Petitioners in the High Court case over foreign journalists’ access to Gaza have asked the court to move up the deadline for the state’s next response, arguing that after months of repeated delays there is no justification for waiting until mid-May for yet another update in a case that goes to the heart of whether the war can be independently documented.
The Monday motion was filed by the Foreign Press Association in Israel together with the organizations seeking to join as friends of the court – the Union of Journalists in Israel, the Committee to Protect Journalists (CPJ), and Reporters Without Borders. They asked the justices to shorten the latest extension granted to the state and make clear that no further extension should be given. In the alternative, they asked the court to issue a conditional order and move the case promptly toward a full merits-stage hearing this judicial year.
A conditional order, if granted, would mean the court had found the petition serious enough to require the state to formally justify why the requested relief should not be granted. It would shift the case out of the current cycle of repeated update notices and into a more advanced procedural stage, requiring a full response by affidavit and setting the matter up for a hearing on whether the state’s policy can lawfully stand.

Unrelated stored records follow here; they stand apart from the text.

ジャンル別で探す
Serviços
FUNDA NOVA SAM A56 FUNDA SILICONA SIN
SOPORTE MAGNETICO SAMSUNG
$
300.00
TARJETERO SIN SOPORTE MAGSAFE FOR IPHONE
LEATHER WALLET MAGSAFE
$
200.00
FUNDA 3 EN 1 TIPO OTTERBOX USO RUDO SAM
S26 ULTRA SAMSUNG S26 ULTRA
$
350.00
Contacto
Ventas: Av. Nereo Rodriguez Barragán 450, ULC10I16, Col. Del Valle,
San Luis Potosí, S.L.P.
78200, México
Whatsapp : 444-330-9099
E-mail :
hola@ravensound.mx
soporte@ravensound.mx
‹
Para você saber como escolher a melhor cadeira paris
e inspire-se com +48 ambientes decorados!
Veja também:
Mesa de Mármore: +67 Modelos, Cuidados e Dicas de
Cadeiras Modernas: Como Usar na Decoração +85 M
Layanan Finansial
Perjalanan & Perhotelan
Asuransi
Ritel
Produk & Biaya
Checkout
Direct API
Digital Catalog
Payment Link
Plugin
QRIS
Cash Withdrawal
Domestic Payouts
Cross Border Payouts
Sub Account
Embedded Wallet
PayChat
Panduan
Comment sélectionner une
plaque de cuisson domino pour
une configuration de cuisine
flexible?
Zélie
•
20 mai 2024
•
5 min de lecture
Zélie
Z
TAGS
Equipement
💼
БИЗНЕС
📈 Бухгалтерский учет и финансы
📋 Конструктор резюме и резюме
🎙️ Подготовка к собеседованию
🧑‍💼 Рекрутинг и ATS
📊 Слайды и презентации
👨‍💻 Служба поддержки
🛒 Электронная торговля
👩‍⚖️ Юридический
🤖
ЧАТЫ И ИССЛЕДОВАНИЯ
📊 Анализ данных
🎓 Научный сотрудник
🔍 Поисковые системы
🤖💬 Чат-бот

The immediate procedural backdrop is the state’s March 26 request to postpone its update from March 31 to May 24, saying more time was needed because the court’s earlier timetable had been set before the outbreak of the then-current campaign on February 28 and that the relevant state authorities were occupied with matters tied to that campaign. The court partly granted that request on March 29, setting a new deadline of May 19.
That came after the court had already refused an earlier attempt by the petitioners to move up the March 31 date. In a March 3 decision, the panel – Deputy Supreme Court President Noam Sohlberg, Justice Khaled Kabub, and Justice Ruth Ronnen – said that, “in these difficult times,” it saw no reason to advance the deadline for the state’s update.
The new request argues that the rationale for further delay has now fallen away. Petitioners say that, with the Iran ceasefire having taken effect, there is no real reason to wait another month and a half merely for an update from the state. They argue that after a year and a half of litigation – and after repeated extensions – continued delay is itself causing irreversible harm to freedom of expression, freedom of the press, and the public’s right to know.
That is the procedural ask; the deeper issue the filing tries to force back into view is the distinction between independent reporting and state-managed access.
Going into Gaza without military escort is too dangerous
The state’s position throughout the case has not been that journalists are wholly absent from Gaza. Rather, it has maintained that entry without military escort remains too dangerous, even if conditions on the ground have changed, and has pointed to organized, escorted entries as evidence that some access exists. In its January filing, the state said the war had entered what it described as a different factual phase, but argued that ongoing threats still barred journalists – Israeli or foreign – from entering Gaza independently and without accompaniment.
But the petitioners’ case is built on the opposite premise: that escorted entry is not a substitute for independent journalism. Their argument is that when the army decides which reporters go in, along what route, under what conditions, and with what military framing, that may amount to controlled access – but not to the kind of independent, first-hand reporting the petition seeks to secure.
That fault line surfaced clearly at a hearing in late January, where counsel for the petitioners told the court that escorted tours chosen and structured by the state were “anything but journalism,” arguing that such visits place reporters on a predetermined route and under a military briefing rather than permitting genuine independent coverage.
The justices, for their part, repeatedly pressed the state on the breadth of its security claims. Ronnen said it was not enough simply to invoke security in general terms without fuller explanation, while Kabub repeatedly asked what, from a security perspective, distinguished journalists from humanitarian personnel and other actors entering the enclave.
The hearing also showed that the court understood the case as going beyond a narrow logistical dispute. According to the Monday motion, the bench emphasized in January the importance of journalistic coverage and indicated that broad phrases such as “security reasons,” “security risk,” and “threats and security incidents” could not, on their own, justify such sweeping harm to the rights asserted by the petitioners and to the global public interest in information and transparency.
That framing echoes the broader public case the FPA has been making for months. After the state’s January response, the FPA accused the government of offering no real path toward independent reporting even after the ceasefire, saying the policy amounted to a continued lockout rather than a temporary, security-based restriction. It argued that the state was still failing to allow journalists to operate independently in Gaza or alongside Palestinian reporters already documenting the war from within the enclave.